* Required action:
What is needed is an exact copy of every entry, without the pictures.

* Data excerpts:
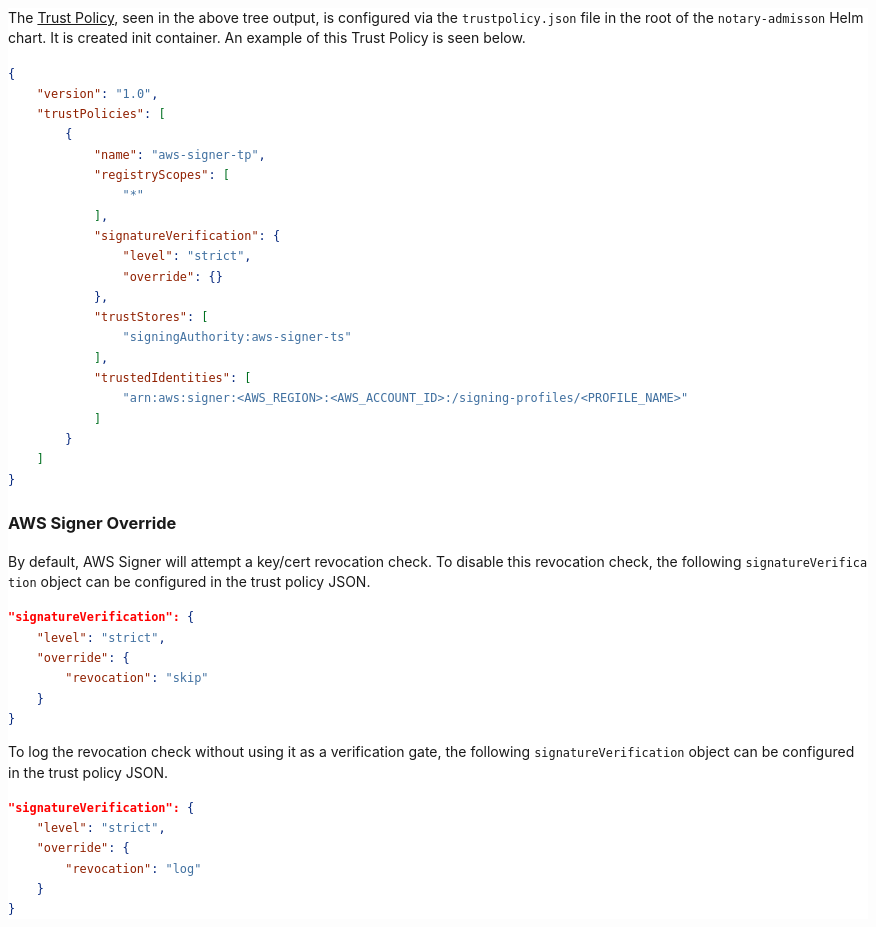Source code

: The [Trust Policy](https://github.com/notaryproject/notaryproject/blob/main/specs/trust-store-trust-policy.md), seen in the above tree output, is configured via the `trustpolicy.json` file in the root of the `notary-admisson` Helm chart. It is created init container. An example of this Trust Policy is seen below.

```json
{
    "version": "1.0",
    "trustPolicies": [
        {
            "name": "aws-signer-tp",
            "registryScopes": [
                "*"
            ],
            "signatureVerification": {
                "level": "strict",
                "override": {}
            },
            "trustStores": [
                "signingAuthority:aws-signer-ts"
            ],
            "trustedIdentities": [
                "arn:aws:signer:<AWS_REGION>:<AWS_ACCOUNT_ID>:/signing-profiles/<PROFILE_NAME>"
            ]
        }
    ]
}
```

### AWS Signer Override

By default, AWS Signer will attempt a key/cert revocation check. To disable this revocation check, the following `signatureVerification` object can be configured in the trust policy JSON.

```json
"signatureVerification": {
    "level": "strict",
    "override": {
        "revocation": "skip"
    }
}
```

To log the revocation check without using it as a verification gate, the following `signatureVerification` object can be configured in the trust policy JSON.

```json
"signatureVerification": {
    "level": "strict",
    "override": {
        "revocation": "log"
    }
}
```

* The answer:
Source code

: The [Trust Policy](https://github.com/notaryproject/notaryproject/blob/main/specs/trust-store-trust-policy.md), seen in the above tree output, is configured via the `trustpolicy.json` file in the root of the `notary-admisson` Helm chart. It is created init container. An example of this Trust Policy is seen below.

```json
{
    "version": "1.0",
    "trustPolicies": [
        {
            "name": "aws-signer-tp",
            "registryScopes": [
                "*"
            ],
            "signatureVerification": {
                "level": "strict",
                "override": {}
            },
            "trustStores": [
                "signingAuthority:aws-signer-ts"
            ],
            "trustedIdentities": [
                "arn:aws:signer:<AWS_REGION>:<AWS_ACCOUNT_ID>:/signing-profiles/<PROFILE_NAME>"
            ]
        }
    ]
}
```

### AWS Signer Override

By default, AWS Signer will attempt a key/cert revocation check. To disable this revocation check, the following `signatureVerification` object can be configured in the trust policy JSON.

```json
"signatureVerification": {
    "level": "strict",
    "override": {
        "revocation": "skip"
    }
}
```

To log the revocation check without using it as a verification gate, the following `signatureVerification` object can be configured in the trust policy JSON.

```json
"signatureVerification": {
    "level": "strict",
    "override": {
        "revocation": "log"
    }
}
```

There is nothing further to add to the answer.